By the time I moved to Los Angeles to do television I was pretty messed up about food. Needing to be movie star thin, I decided that I would stop consuming meat, fish, dairy, oils, sugar, alcohol, coffee, tea, bread, pasta…actually, almost everything. What I could ingest was steamed vegetables, selected fruits, tempeh, tofu….that was pretty much it. Food became something to be dealt with, never enjoyed.
But I reached my goal – I got almost skinny enough. I also got, according to my doctor, almost sick enough to die. She implored me to start eating everything I’d stopped eating. That was difficult because I knew that if I wasn’t as skinny as I knew I had to be I would never be the movie star I had to be. The will to live beat out the drive for stardom, but it wasn’t easy.

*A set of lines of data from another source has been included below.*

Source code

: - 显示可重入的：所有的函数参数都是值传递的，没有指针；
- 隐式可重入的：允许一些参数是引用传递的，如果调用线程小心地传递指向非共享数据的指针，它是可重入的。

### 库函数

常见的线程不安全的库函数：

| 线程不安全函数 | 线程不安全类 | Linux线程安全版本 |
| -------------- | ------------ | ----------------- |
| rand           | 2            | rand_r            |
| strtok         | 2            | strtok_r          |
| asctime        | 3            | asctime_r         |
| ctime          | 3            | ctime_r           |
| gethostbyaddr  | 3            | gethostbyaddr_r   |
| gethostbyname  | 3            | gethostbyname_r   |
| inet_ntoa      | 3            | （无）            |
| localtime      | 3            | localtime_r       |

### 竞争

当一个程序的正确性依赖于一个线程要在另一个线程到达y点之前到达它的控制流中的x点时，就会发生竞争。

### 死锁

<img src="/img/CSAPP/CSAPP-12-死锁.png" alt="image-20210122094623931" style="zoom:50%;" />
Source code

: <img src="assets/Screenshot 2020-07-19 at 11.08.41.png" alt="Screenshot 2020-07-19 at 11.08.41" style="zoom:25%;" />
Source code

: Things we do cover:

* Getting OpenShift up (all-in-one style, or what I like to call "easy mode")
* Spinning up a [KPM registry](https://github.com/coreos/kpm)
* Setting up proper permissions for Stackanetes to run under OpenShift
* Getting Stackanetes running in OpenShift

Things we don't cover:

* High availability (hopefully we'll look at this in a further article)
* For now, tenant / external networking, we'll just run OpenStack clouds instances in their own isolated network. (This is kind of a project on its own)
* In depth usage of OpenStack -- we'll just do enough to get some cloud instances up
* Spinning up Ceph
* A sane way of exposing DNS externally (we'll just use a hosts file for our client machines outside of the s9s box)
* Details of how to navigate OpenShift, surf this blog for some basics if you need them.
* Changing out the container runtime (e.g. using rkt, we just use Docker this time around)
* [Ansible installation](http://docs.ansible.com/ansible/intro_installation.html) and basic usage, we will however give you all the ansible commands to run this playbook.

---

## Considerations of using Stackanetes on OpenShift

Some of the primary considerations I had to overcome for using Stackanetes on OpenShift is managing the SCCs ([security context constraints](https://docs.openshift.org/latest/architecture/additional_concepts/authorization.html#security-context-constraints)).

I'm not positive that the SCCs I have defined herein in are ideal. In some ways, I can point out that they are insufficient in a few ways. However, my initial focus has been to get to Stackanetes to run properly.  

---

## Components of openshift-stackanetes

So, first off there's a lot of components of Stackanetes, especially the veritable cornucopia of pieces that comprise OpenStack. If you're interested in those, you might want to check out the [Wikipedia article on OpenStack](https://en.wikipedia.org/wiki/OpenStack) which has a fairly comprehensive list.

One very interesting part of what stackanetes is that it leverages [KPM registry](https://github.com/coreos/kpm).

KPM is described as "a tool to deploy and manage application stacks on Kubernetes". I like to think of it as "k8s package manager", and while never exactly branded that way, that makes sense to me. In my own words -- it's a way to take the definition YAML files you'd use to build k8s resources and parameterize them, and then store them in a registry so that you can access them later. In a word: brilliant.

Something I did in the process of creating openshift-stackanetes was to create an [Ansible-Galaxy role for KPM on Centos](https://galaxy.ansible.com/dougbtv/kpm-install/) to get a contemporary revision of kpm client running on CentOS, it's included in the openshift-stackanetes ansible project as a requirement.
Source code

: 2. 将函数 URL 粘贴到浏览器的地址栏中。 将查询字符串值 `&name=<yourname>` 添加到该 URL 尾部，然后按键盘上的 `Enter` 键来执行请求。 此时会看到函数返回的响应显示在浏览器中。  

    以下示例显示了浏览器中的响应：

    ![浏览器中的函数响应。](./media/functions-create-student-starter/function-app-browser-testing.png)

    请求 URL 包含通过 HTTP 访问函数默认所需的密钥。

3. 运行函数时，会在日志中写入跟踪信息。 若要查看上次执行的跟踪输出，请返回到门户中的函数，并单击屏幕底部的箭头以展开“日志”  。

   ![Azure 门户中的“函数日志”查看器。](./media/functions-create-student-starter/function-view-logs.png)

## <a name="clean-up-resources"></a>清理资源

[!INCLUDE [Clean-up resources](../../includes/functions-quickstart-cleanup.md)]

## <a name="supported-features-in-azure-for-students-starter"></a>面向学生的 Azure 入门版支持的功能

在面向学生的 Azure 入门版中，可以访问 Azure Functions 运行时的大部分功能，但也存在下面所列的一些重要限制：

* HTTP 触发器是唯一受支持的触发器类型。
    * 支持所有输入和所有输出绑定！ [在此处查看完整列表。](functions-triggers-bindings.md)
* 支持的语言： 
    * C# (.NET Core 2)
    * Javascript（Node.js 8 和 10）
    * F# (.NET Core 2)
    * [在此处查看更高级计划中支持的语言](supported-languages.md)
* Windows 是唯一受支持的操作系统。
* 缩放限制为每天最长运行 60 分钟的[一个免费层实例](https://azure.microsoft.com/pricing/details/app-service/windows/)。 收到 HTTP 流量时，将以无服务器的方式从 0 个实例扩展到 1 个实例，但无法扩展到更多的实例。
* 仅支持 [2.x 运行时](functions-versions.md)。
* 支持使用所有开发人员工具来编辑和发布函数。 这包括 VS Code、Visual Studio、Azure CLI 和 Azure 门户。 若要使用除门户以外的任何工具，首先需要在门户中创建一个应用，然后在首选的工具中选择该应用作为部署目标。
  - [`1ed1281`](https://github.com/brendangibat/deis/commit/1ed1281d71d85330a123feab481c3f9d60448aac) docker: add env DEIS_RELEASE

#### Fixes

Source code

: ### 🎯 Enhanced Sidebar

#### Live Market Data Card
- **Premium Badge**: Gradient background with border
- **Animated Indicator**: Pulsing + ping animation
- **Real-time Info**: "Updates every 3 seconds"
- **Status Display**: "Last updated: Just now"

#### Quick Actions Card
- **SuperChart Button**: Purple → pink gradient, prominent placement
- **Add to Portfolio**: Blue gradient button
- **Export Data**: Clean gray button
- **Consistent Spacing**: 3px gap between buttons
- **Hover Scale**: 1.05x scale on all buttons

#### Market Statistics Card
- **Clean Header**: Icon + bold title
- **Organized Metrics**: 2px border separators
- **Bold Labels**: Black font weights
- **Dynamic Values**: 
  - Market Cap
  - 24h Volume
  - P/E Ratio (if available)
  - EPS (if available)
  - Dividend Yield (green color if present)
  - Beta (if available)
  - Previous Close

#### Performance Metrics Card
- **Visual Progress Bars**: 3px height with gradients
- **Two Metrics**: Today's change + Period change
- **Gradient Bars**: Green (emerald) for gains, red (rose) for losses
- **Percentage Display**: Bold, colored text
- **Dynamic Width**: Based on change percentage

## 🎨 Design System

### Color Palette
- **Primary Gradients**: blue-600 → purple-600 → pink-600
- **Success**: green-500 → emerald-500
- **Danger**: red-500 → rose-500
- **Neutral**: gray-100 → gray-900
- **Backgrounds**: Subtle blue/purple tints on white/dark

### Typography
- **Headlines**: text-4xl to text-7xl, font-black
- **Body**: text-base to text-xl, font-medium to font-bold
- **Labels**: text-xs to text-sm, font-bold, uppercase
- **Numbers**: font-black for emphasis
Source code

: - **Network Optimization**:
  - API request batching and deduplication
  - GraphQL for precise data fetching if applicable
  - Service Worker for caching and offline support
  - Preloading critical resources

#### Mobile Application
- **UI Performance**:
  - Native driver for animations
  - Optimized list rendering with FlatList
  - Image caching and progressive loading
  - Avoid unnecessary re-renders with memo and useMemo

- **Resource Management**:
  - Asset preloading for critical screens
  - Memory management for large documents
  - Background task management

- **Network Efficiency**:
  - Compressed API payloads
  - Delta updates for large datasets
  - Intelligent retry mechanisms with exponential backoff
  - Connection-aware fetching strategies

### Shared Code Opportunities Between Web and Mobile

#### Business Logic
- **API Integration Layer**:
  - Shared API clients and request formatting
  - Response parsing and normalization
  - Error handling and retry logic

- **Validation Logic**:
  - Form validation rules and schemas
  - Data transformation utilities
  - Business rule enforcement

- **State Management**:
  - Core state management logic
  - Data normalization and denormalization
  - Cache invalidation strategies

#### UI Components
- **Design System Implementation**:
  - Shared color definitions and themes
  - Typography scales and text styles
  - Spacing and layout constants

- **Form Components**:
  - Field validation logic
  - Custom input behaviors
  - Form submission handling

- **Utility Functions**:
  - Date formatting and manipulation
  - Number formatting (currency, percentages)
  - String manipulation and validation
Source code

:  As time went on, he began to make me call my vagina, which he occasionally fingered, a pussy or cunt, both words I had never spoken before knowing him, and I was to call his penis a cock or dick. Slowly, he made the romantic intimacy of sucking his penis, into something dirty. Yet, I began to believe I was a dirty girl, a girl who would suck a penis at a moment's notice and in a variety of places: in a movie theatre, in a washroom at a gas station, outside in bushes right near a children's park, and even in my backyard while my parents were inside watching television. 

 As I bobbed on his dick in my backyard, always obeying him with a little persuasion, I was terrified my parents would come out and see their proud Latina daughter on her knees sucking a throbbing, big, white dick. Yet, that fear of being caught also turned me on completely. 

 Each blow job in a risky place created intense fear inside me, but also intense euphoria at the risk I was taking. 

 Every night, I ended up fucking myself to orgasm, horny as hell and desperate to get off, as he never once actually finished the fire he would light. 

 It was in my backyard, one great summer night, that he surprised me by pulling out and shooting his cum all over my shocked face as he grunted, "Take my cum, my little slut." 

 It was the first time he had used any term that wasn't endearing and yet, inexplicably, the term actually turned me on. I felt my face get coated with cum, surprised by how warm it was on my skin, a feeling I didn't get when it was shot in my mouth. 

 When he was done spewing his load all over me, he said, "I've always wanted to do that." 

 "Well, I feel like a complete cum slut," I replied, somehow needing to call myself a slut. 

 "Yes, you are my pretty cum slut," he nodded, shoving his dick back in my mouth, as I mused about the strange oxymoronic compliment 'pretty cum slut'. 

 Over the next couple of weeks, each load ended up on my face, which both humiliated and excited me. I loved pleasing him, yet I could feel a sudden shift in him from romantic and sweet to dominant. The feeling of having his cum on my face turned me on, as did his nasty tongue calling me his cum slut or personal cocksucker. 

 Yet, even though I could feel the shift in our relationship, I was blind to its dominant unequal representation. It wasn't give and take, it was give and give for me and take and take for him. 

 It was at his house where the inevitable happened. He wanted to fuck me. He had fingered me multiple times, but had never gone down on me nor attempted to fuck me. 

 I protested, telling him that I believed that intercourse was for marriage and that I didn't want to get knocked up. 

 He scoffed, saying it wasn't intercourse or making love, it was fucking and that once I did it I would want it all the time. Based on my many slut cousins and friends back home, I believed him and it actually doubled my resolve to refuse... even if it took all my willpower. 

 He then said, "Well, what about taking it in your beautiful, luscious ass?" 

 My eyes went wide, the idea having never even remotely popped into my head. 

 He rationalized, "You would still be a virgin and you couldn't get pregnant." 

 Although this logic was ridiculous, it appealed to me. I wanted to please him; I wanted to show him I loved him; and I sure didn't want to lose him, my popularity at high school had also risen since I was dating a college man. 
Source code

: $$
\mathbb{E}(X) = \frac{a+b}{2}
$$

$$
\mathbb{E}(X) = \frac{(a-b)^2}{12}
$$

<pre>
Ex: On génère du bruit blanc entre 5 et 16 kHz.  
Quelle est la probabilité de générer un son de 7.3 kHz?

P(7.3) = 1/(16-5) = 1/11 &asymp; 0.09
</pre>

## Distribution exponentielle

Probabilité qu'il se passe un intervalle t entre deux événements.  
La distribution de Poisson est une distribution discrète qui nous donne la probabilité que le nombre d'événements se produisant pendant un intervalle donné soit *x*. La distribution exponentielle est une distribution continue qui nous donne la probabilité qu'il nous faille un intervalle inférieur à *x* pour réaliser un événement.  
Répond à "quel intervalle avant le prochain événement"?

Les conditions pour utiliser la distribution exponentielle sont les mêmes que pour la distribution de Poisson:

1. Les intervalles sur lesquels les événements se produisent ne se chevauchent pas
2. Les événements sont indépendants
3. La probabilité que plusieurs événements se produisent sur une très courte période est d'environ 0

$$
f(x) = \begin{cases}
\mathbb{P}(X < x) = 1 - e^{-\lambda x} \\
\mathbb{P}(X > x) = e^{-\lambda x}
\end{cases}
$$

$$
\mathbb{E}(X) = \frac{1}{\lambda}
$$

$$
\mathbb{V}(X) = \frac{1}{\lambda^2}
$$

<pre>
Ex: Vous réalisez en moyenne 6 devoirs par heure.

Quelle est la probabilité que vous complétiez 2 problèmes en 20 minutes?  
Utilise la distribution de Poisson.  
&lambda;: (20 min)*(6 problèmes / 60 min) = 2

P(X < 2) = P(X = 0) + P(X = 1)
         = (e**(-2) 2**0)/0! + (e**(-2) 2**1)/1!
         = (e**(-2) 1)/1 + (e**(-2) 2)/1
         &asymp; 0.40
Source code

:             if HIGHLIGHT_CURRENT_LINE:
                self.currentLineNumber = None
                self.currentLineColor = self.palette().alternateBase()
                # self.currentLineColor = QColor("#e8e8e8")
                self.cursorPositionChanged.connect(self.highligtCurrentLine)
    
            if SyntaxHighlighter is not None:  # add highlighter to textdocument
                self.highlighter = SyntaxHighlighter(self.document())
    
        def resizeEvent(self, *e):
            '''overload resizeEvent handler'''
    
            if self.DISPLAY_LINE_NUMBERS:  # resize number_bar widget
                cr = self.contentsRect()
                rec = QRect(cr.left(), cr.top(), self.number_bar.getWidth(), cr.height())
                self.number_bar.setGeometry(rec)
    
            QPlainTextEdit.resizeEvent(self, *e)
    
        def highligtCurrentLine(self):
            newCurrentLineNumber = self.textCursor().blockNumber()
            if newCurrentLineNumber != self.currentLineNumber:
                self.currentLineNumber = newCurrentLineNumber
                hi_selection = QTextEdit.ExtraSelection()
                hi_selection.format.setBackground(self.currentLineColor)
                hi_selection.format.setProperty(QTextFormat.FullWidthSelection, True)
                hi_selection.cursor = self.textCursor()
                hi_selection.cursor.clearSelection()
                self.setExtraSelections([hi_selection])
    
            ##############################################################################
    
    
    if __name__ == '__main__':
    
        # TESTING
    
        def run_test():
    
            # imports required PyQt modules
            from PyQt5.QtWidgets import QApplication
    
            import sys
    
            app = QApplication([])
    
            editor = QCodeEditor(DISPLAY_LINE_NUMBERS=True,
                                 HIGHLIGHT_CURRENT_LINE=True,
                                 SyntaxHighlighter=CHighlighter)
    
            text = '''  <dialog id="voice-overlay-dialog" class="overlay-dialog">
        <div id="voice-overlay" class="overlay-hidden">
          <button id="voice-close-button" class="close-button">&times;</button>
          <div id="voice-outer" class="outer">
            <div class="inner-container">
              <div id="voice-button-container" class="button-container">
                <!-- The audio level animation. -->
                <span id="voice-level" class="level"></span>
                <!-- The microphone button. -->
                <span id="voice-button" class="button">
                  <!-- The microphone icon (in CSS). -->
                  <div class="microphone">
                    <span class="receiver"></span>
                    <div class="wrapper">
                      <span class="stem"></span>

When I met my future husband, Ron, I had just gone through a wrenching divorce and was living with, not only the shame of that, but the shame of having been very publically fired from the “Ellen” show. The stress had slimmed me down somewhat and basically I was just a mess. Ron had just lost his wife to cancer, had two very young children and was equally, if not more of, a mess. He asked me to dinner and over dinner asked me if the reason I was translucent was because I had an eating disorder. That made me cry. He ate a lot and drank a lot. I cried more. We were perfect together. We continued seeing one another and we married two years later. And there I was – a skinny has-been actress in her late forties with a 4 year old a 7 year old… and Ron. My life was forever changed.
It’s difficult to serve just vegetables, grilled protein, and salads to little kids. They like hamburgers, French fries, cake, ice cream, hot dogs….all the things I hadn’t touched, let alone eaten, in years. And so it began. The food spell began to break. I had a French fry here, a nugget there, a slice of cake, an ice cream cone – it was amazing. I was like Sleeping Beauty being kissed…by a hot dog. I began to enjoy food again – and honestly, I needed to, if for no other reason than to build up my immune system against the multitude of diseases my new little kids would bring home from school. But I’ve adored every second of it.
Daniel is now 18 and Sasha is 15. It has been the role of a lifetime to be their mother – and… equally…interesting to be with Ron. We have wonderful rituals as a family, one of them is having dinner together. We always set the table with linen napkins and candles, and toast one another at the start of each meal. I cherish these moments, aware that we’re making future memories. We also have spectacular dinner parties. The kids have always been a part of them –they always have places set for them. We have a huge dinner table and we eat too much, drink too much, and laugh just enough. I love every minute of our dinner parties. I love the friends, I love the food, I love the wine, and I love the laughter. I think back to those days around the Formica table. They were good days. I want my kids to remember our dinner parties and remember our big old dinner table. Yes, I may be my generation’s version of my alcoholic uncles, but I’m good with that. I’d much rather be here than in “Hyannisport,” in fact it even beats sitting in front of a giant crystal vat of pickled pigs’ feet.